> STATED TASK
Pick out each line in the entries below that contains the word "orange" and copy those lines.

Stored data
━━━

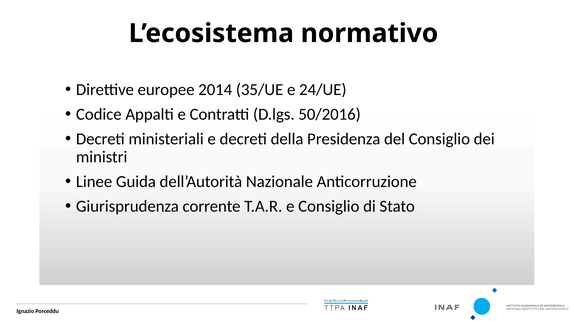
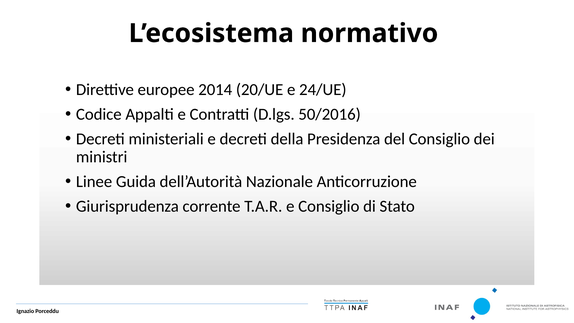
35/UE: 35/UE -> 20/UE
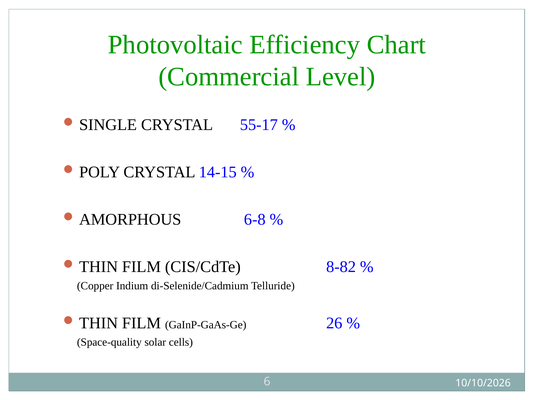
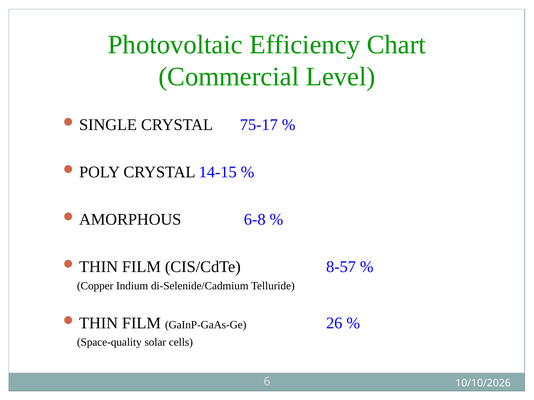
55-17: 55-17 -> 75-17
8-82: 8-82 -> 8-57
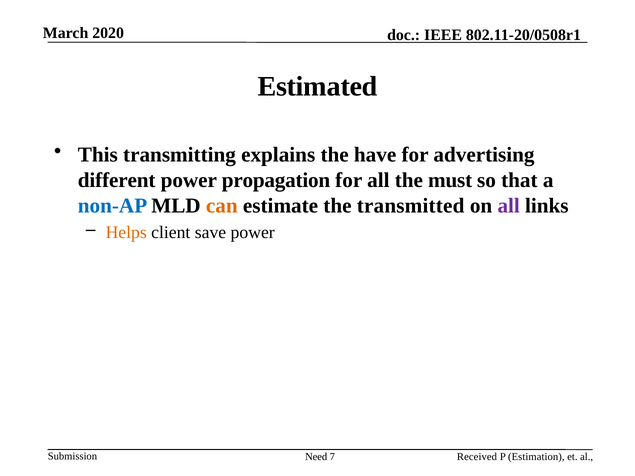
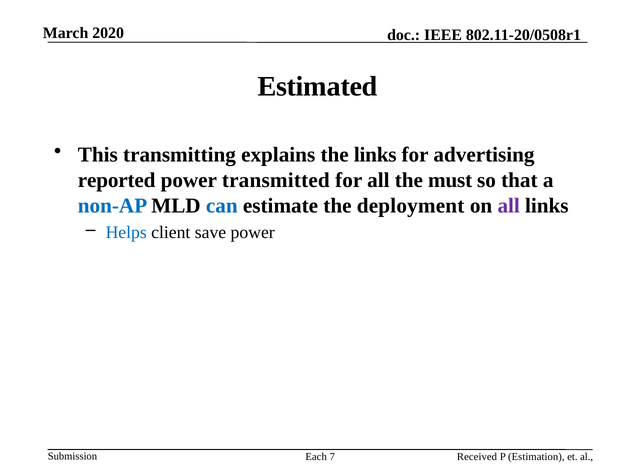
the have: have -> links
different: different -> reported
propagation: propagation -> transmitted
can colour: orange -> blue
transmitted: transmitted -> deployment
Helps colour: orange -> blue
Need: Need -> Each
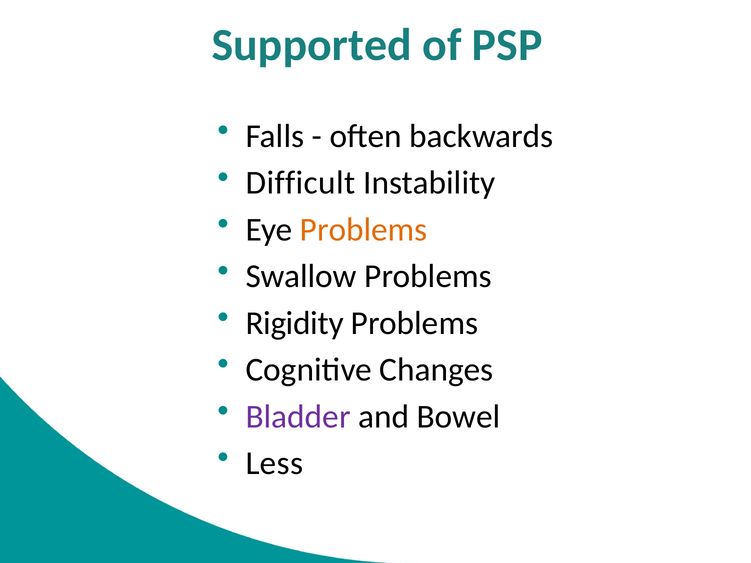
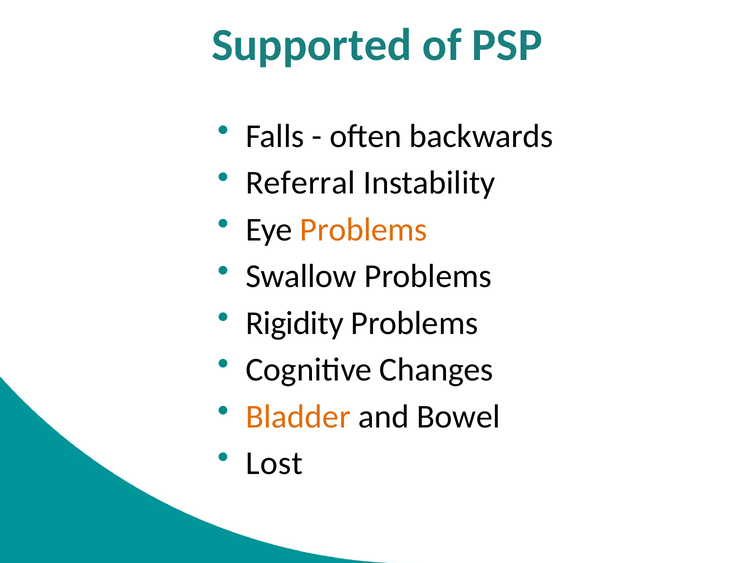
Difficult: Difficult -> Referral
Bladder colour: purple -> orange
Less: Less -> Lost
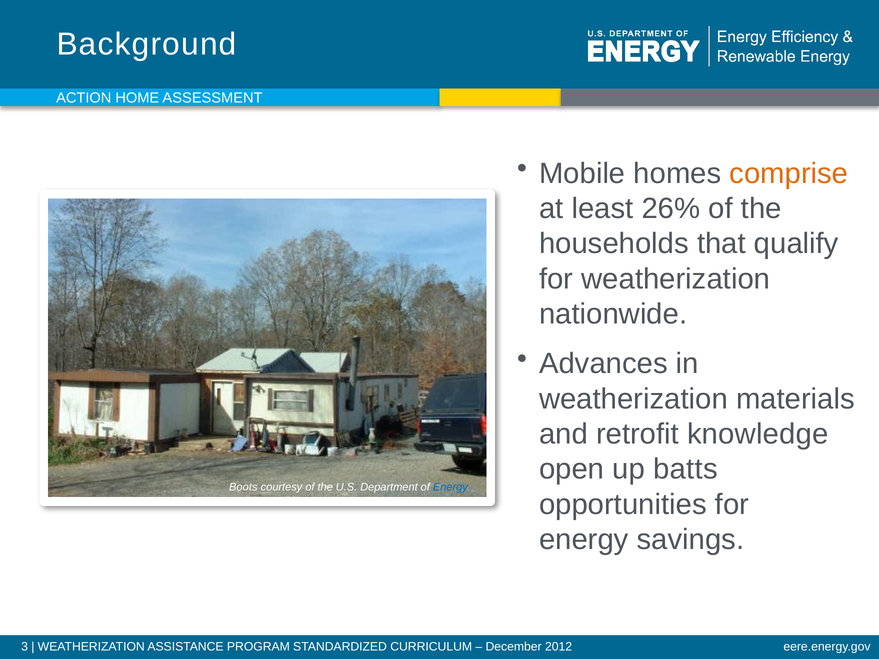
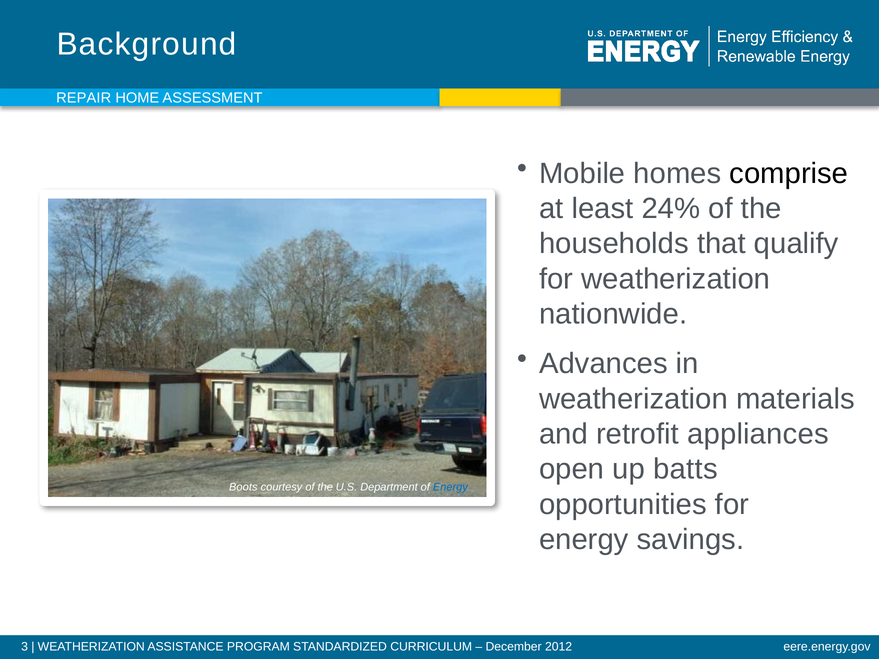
ACTION: ACTION -> REPAIR
comprise colour: orange -> black
26%: 26% -> 24%
knowledge: knowledge -> appliances
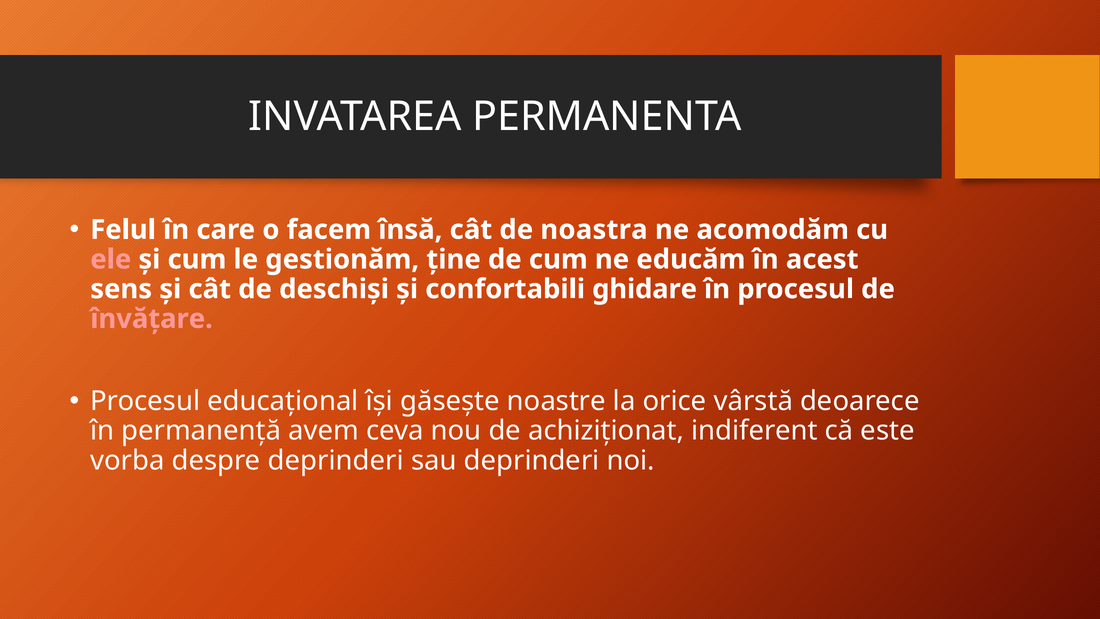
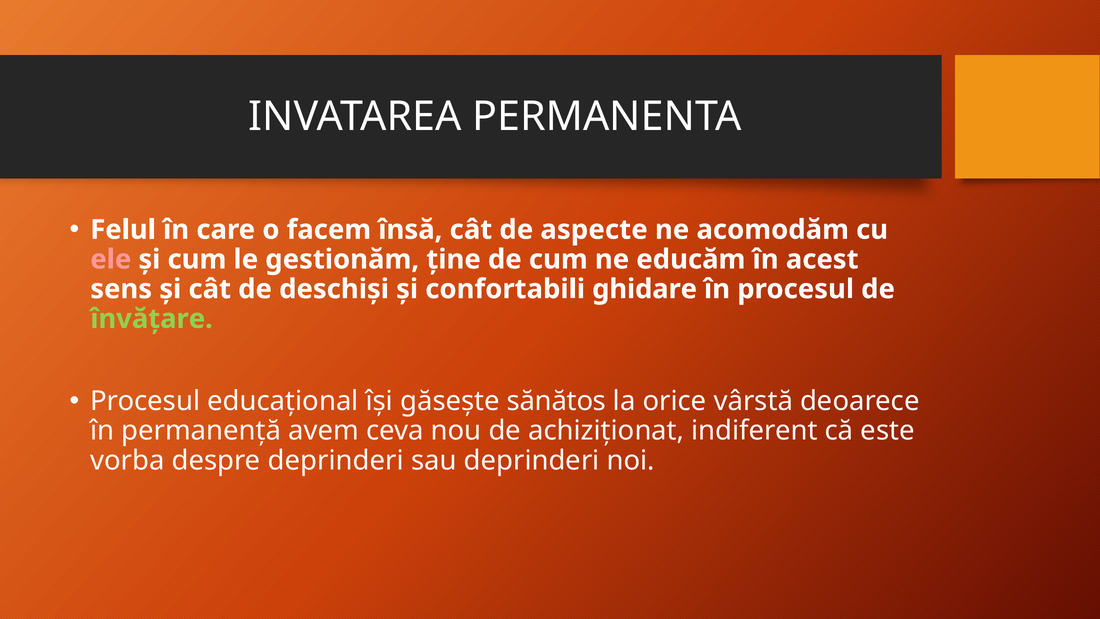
noastra: noastra -> aspecte
învățare colour: pink -> light green
noastre: noastre -> sănătos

━━━

> RESULT OF THIS EXERCISE
can colour: orange -> blue
Helps colour: orange -> blue
Bladder colour: purple -> orange
comprise colour: orange -> black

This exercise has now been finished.